HTTP vs HTTPS

Concepts
- HTTP (HyperText Transfer Protocol) is the foundational application-layer protocol used for web communication. It follows a request-response model where the browser sends a request and the server returns a response.
- HTTPS (HyperText Transfer Protocol Secure) is the secure version of HTTP. It adds an SSL/TLS layer on top of HTTP so communication can be encrypted, authenticated, and protected against tampering.
Default ports
- HTTP uses port
80by default. - HTTPS uses port
443by default.
These ports can be omitted in a URL when the default port is being used.
Connection model
- HTTP sends data in plaintext over a TCP connection.
- HTTPS first establishes a TLS connection, validates the server certificate, negotiates encryption parameters, and only then sends the HTTP request securely.
Typical use cases
HTTP
- general public content such as blogs or documentation
- low-risk internal testing environments
- data that is not sensitive
- performance-focused scenarios where security is intentionally not required
HTTPS
- e-commerce, finance, and payment systems
- login and identity workflows
- websites carrying user privacy data
- management systems and sensitive internal tools
- any modern public production site where security is expected
Security
Confidentiality
- HTTP transmits data in plaintext, so it can be intercepted more easily.
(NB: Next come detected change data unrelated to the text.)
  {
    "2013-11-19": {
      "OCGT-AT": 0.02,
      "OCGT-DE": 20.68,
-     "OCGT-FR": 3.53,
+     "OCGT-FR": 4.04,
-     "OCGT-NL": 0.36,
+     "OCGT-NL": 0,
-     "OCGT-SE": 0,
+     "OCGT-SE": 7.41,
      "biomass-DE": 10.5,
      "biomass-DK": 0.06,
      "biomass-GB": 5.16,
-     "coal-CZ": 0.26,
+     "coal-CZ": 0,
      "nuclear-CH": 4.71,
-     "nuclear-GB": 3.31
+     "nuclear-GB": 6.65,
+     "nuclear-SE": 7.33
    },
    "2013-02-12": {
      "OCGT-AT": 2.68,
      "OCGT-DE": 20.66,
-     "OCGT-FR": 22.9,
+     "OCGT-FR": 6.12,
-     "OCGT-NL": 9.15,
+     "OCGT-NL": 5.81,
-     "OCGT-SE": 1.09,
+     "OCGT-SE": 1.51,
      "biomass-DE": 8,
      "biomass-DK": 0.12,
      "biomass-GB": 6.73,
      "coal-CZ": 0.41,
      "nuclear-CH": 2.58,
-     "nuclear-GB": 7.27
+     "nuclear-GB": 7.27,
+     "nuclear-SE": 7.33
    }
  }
- HTTPS encrypts data over SSL/TLS, making direct interception far more difficult.
Integrity
- HTTP has no built-in protection against tampering in transit.
- HTTPS uses cryptographic mechanisms to ensure that data is not silently modified on the way.
Authentication
- HTTP has no built-in server identity verification.
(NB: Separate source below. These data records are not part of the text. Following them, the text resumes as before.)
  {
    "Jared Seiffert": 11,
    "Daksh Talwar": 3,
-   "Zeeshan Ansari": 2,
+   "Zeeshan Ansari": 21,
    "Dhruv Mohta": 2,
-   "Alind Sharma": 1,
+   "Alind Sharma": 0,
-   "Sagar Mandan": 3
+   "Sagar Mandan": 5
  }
- HTTPS uses certificates and the TLS handshake to verify that the client is talking to the intended server.
Certificates
- HTTP does not use certificates.
- HTTPS relies on digital certificates issued by trusted certificate authorities, or by an internal trust chain in private environments.
Performance
Handshake and encryption cost
- HTTP avoids encryption overhead, so the connection setup is simpler.
- HTTPS adds TLS negotiation and encryption cost, especially on the first connection.
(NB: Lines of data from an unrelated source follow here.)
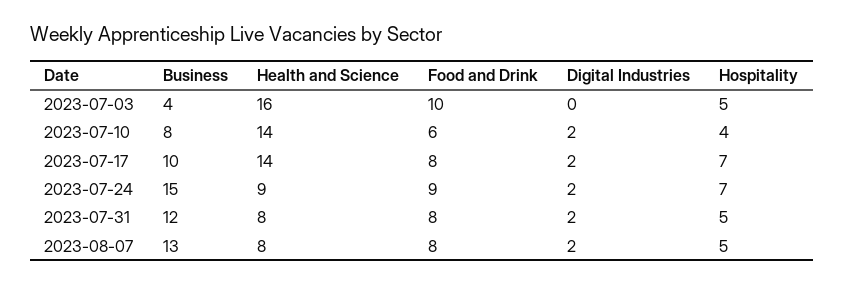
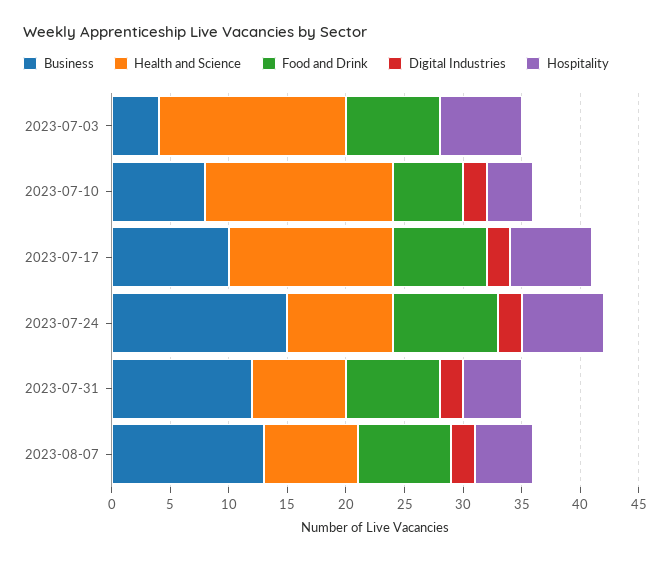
  {
    "Business": {
      "2023-07-03": 4,
      "2023-07-10": 8,
      "2023-07-17": 10,
      "2023-07-24": 15,
      "2023-07-31": 12,
      "2023-08-07": 13
    },
    "Health and Science": {
      "2023-07-03": 16,
-     "2023-07-10": 14,
+     "2023-07-10": 16,
      "2023-07-17": 14,
      "2023-07-24": 9,
      "2023-07-31": 8,
      "2023-08-07": 8
    },
    "Food and Drink": {
-     "2023-07-03": 10,
+     "2023-07-03": 8,
      "2023-07-10": 6,
      "2023-07-17": 8,
      "2023-07-24": 9,
      "2023-07-31": 8,
      "2023-08-07": 8
    },
    "Digital Industries": {
      "2023-07-03": 0,
      "2023-07-10": 2,
      "2023-07-17": 2,
      "2023-07-24": 2,
      "2023-07-31": 2,
      "2023-08-07": 2
    },
    "Hospitality": {
-     "2023-07-03": 5,
+     "2023-07-03": 7,
      "2023-07-10": 4,
      "2023-07-17": 7,
      "2023-07-24": 7,
      "2023-07-31": 5,
      "2023-08-07": 5
    }
  }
That said, modern hardware, TLS optimizations, and connection reuse have made this overhead much smaller than it used to be.
Caching
- HTTP can be cached easily by browsers and intermediary proxies.
- HTTPS can also be cached, but some intermediary caching behavior is more constrained because the traffic is encrypted.
HTTP/2 and multiplexing
- HTTP/1.1 is more vulnerable to request serialization issues and older connection constraints.
- HTTPS is commonly paired with HTTP/2 or newer protocols, which support multiplexing and better concurrency.
CDN and optimization
Both protocols can benefit from caching, CDN placement, compression, and transport optimization. In practice, modern performance optimization is fully compatible with HTTPS.
Summary
HTTP is simpler, but it is no longer the right default for public-facing systems. HTTPS provides confidentiality, integrity, and authentication, which makes it the standard for modern web delivery.
If the question is which one you should use in a real product, the answer is almost always HTTPS.